» **WHAT THE TASK ASKS**
All lines in the material with the string "trong" should be listed.

» **RAW DATA**
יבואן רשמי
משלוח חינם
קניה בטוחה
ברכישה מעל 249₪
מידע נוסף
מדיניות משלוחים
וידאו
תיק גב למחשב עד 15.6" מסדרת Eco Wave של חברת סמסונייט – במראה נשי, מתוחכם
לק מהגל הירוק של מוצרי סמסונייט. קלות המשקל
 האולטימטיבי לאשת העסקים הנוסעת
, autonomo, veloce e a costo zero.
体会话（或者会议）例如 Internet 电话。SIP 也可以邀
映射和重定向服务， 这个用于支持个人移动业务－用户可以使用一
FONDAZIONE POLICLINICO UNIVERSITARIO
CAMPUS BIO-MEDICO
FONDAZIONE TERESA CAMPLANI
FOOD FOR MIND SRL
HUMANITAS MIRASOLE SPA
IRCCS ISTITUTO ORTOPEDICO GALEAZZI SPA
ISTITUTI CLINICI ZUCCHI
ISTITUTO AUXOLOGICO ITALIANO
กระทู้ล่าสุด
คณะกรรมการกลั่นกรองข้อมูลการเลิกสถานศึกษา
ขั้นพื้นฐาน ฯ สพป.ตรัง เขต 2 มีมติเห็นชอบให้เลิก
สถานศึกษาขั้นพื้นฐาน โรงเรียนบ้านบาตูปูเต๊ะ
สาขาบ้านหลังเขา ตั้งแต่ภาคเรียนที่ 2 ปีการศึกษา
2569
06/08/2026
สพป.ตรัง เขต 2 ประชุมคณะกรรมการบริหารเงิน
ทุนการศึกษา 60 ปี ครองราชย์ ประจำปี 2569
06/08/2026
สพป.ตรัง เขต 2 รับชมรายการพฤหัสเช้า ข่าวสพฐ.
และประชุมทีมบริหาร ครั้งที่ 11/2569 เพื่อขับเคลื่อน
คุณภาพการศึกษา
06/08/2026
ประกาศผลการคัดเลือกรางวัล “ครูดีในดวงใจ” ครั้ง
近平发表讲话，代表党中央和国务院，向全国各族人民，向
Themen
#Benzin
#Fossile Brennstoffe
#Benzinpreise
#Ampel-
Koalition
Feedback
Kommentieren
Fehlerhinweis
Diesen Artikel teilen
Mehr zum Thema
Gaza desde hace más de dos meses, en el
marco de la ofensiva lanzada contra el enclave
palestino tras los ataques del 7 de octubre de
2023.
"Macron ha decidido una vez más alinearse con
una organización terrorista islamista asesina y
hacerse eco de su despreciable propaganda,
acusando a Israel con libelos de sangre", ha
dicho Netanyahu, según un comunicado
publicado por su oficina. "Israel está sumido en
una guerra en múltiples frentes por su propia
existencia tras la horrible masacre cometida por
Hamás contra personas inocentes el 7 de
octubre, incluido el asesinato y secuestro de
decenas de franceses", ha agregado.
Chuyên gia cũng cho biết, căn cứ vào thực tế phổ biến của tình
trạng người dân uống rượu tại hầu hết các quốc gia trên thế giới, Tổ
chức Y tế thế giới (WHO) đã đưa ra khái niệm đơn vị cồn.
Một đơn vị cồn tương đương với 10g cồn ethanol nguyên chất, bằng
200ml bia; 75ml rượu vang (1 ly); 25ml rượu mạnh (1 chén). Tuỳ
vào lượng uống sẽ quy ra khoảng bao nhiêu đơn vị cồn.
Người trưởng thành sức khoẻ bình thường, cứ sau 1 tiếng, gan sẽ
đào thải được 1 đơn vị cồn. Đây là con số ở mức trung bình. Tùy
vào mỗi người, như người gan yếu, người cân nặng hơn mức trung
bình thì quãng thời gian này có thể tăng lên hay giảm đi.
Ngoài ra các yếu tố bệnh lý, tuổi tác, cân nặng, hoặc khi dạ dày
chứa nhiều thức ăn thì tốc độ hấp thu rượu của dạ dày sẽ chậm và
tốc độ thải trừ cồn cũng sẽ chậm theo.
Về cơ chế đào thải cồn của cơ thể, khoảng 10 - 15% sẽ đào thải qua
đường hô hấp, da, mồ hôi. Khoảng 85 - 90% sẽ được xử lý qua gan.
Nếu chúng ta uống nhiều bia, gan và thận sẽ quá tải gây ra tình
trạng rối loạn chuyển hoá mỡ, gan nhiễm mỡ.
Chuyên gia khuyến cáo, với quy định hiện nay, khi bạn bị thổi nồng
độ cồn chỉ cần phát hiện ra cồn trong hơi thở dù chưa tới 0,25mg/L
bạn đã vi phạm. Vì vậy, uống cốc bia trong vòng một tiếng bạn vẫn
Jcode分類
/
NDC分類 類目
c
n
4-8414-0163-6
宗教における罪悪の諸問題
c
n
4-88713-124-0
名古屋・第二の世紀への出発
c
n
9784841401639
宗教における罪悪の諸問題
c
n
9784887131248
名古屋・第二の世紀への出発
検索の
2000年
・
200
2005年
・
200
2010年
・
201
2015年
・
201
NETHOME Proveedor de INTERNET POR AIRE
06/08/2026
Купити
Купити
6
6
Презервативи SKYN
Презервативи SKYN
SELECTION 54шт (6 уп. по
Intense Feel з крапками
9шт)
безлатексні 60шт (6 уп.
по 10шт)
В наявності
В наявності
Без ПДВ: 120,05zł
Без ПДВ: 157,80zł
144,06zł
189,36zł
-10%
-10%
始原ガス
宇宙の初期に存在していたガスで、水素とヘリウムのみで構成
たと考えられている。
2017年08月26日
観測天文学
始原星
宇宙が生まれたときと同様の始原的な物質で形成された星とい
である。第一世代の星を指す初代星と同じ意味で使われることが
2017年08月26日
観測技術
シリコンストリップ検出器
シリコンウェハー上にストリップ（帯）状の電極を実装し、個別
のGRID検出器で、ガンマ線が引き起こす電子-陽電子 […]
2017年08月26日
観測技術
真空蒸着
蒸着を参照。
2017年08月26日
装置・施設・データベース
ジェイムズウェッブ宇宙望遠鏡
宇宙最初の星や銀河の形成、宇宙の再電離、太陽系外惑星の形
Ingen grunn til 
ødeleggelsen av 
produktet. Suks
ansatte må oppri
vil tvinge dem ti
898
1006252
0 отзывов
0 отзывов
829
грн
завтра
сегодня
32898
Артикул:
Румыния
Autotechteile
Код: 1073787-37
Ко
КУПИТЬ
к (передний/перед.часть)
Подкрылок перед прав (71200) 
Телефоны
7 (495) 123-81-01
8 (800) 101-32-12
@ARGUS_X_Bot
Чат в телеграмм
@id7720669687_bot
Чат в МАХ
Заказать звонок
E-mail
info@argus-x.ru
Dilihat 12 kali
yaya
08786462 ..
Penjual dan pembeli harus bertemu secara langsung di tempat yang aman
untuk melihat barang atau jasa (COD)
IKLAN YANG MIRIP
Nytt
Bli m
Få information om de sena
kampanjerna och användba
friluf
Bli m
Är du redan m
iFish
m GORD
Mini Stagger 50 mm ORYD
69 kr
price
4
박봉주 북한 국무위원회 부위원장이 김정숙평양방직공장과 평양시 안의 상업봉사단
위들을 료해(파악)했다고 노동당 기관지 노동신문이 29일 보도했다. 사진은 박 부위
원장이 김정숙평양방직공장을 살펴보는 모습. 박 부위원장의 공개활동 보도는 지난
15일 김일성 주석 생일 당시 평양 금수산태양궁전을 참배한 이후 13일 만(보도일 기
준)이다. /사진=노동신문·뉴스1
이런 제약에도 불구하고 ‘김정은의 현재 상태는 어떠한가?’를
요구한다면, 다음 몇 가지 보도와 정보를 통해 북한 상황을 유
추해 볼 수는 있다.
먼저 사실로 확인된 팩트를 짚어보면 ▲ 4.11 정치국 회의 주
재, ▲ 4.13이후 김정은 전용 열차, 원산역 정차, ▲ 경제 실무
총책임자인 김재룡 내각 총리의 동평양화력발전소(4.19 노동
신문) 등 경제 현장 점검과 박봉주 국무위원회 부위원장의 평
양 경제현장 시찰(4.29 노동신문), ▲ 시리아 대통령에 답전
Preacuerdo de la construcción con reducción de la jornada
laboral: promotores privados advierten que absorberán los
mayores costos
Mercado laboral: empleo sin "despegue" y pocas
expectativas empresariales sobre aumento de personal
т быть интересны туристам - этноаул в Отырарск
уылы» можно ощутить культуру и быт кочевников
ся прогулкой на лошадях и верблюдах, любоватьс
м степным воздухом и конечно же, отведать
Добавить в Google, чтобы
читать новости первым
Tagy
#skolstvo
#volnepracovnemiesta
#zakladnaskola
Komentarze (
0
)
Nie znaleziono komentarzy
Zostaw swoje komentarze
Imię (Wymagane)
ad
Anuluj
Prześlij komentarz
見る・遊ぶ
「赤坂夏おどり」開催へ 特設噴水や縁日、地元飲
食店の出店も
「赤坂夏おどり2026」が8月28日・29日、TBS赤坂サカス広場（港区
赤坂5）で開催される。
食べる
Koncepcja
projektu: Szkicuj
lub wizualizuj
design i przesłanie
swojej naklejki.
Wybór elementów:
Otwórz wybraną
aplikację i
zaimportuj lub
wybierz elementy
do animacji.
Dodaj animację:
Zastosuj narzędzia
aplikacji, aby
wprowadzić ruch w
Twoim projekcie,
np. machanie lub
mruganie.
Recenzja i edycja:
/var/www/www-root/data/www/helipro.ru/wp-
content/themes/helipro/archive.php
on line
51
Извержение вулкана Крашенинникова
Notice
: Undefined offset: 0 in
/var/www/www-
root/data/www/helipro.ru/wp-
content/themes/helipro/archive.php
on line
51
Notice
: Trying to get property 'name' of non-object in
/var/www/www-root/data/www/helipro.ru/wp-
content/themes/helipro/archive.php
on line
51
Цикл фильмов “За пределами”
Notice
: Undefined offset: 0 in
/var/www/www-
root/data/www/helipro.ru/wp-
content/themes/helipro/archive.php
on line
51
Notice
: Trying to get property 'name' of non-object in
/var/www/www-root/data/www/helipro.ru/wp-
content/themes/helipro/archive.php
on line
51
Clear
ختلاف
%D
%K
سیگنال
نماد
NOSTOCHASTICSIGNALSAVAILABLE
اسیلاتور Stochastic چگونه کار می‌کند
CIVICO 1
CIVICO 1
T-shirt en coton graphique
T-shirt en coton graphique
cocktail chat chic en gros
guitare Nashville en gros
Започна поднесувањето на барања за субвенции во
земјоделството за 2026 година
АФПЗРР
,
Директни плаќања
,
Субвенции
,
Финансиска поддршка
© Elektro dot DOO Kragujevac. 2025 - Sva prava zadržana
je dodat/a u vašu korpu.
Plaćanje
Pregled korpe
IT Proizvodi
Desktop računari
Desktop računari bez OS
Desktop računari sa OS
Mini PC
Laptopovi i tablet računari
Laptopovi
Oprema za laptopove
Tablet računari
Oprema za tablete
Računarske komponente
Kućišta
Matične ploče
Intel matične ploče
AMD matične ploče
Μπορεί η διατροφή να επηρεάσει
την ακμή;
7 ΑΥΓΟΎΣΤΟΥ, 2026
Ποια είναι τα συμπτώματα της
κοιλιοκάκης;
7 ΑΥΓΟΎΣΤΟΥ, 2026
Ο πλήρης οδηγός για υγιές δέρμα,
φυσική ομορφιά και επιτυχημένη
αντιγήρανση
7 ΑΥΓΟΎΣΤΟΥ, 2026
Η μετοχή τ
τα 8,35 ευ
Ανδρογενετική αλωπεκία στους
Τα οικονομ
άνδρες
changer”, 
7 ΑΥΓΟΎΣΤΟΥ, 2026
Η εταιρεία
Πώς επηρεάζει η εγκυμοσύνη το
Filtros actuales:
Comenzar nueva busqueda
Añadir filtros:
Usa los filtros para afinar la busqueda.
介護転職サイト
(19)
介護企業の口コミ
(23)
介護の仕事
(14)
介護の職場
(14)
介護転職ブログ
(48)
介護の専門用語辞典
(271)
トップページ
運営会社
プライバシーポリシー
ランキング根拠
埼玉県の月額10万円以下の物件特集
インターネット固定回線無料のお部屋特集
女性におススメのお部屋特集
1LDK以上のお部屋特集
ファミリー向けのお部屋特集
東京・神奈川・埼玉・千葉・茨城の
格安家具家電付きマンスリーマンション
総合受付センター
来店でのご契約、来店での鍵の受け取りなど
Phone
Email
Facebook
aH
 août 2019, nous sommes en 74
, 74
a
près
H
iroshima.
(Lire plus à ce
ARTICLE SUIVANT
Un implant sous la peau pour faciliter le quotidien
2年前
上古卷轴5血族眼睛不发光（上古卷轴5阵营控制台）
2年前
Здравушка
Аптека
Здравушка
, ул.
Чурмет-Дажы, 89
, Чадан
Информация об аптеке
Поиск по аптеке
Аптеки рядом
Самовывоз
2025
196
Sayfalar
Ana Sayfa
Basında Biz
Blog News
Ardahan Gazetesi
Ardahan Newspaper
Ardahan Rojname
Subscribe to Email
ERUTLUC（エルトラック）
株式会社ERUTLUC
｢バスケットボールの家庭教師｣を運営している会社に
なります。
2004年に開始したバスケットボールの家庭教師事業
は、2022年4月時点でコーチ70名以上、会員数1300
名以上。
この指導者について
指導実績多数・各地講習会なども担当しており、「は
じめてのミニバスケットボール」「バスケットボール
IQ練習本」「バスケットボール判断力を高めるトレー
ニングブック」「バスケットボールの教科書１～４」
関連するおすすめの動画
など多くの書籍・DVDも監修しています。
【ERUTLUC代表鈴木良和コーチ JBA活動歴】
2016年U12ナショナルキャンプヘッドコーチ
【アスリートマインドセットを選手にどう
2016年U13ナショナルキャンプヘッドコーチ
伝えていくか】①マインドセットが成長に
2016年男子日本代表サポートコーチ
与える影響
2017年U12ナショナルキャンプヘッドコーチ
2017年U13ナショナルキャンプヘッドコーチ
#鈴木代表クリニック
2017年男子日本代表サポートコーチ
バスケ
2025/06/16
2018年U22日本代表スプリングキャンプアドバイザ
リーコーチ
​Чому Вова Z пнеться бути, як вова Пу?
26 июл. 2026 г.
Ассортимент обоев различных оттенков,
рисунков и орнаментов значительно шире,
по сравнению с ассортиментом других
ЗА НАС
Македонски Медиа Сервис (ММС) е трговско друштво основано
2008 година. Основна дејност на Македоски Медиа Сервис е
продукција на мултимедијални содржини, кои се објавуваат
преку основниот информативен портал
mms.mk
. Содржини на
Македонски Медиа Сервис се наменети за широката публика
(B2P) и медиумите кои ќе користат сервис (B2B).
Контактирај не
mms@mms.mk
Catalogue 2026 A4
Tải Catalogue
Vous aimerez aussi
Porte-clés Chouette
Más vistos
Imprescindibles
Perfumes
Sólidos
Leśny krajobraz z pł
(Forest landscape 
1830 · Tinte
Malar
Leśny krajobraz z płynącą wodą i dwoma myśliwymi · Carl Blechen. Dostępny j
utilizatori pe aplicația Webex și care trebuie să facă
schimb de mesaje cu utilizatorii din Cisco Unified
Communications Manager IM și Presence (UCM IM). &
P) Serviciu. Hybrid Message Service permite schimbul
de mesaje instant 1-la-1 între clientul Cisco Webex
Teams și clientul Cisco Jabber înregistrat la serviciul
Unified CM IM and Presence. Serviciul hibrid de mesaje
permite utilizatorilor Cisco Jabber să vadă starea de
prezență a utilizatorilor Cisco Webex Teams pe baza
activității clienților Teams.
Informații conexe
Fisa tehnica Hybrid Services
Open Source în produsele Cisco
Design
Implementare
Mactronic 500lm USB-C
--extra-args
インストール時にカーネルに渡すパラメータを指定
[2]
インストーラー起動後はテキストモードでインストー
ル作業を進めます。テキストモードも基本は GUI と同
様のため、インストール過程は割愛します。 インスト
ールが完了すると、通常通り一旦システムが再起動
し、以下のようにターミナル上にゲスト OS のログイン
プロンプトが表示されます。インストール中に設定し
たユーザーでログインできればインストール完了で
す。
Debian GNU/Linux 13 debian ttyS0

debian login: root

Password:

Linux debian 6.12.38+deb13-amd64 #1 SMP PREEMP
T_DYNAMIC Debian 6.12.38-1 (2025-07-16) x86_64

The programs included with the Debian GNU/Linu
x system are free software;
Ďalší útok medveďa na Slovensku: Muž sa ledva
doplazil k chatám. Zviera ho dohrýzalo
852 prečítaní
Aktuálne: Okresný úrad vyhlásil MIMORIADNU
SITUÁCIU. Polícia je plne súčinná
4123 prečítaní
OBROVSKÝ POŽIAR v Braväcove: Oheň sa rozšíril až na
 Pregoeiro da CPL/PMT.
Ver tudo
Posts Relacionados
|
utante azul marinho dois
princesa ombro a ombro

» **ANSWER SECTION**
độ cồn chỉ cần phát hiện ra cồn trong hơi thở dù chưa tới 0,25mg/L
bạn đã vi phạm. Vì vậy, uống cốc bia trong vòng một tiếng bạn vẫn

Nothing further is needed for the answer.